Written task: Could you reproduce word for word the lines below, from the line containing "टोपोलॉजी (Ring Topology)" through the line containing "11,682 पंचायतों का"?

---*---

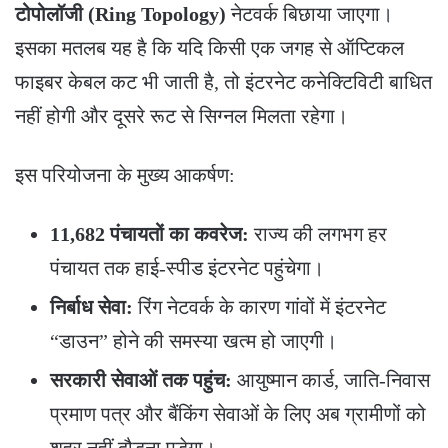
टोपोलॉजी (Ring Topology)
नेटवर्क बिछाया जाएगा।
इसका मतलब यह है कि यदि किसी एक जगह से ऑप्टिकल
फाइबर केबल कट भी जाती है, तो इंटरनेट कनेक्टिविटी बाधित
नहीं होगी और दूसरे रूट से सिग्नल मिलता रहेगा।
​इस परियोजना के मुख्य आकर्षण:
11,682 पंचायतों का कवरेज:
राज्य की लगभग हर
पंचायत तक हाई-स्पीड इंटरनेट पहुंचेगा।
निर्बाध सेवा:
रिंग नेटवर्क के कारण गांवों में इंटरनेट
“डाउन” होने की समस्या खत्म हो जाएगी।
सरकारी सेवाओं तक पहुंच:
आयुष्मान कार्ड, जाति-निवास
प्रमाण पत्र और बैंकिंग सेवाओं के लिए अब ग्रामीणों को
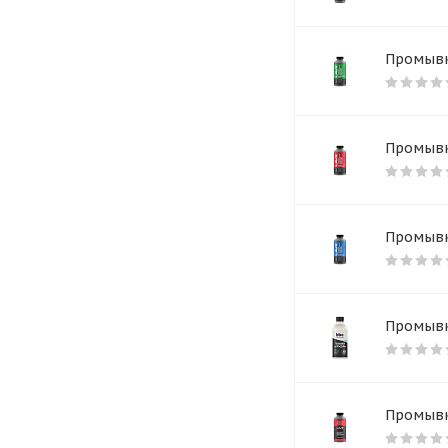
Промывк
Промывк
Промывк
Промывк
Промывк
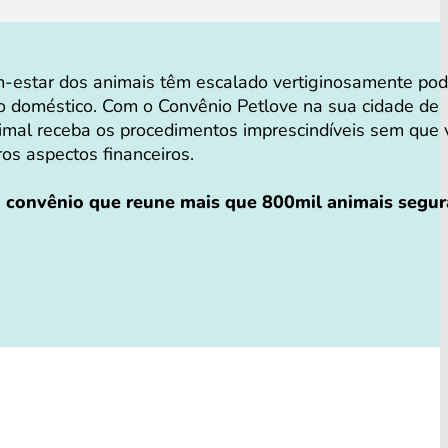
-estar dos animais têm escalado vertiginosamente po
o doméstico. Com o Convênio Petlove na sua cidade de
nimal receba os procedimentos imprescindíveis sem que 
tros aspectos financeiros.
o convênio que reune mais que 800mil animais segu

---*---

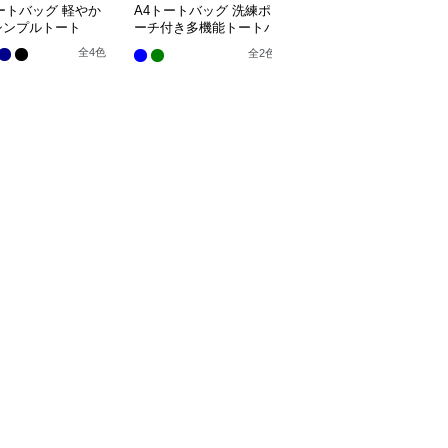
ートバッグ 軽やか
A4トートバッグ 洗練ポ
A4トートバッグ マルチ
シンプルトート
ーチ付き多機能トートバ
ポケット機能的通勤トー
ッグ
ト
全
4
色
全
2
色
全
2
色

---*---

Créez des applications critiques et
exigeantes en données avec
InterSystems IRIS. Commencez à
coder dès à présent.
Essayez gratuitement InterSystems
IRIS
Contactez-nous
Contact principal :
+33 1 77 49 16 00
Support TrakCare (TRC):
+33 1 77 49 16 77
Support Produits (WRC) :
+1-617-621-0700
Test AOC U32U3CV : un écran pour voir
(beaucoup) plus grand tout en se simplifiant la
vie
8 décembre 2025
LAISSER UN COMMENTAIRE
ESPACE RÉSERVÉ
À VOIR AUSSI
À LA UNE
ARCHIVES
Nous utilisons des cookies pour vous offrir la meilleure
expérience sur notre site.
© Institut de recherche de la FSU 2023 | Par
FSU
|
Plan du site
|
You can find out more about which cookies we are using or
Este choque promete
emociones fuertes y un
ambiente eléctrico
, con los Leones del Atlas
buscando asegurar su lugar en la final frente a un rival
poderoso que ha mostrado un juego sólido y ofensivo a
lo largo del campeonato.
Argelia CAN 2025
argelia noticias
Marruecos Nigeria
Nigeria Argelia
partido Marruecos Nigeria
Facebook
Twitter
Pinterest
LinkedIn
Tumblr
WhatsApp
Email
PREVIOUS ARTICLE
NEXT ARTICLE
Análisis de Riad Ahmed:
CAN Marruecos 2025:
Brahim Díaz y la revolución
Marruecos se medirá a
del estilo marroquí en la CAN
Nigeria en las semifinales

---*---

Exercise output:
टोपोलॉजी (Ring Topology)
नेटवर्क बिछाया जाएगा।
इसका मतलब यह है कि यदि किसी एक जगह से ऑप्टिकल
फाइबर केबल कट भी जाती है, तो इंटरनेट कनेक्टिविटी बाधित
नहीं होगी और दूसरे रूट से सिग्नल मिलता रहेगा।
​इस परियोजना के मुख्य आकर्षण:
11,682 पंचायतों का कवरेज:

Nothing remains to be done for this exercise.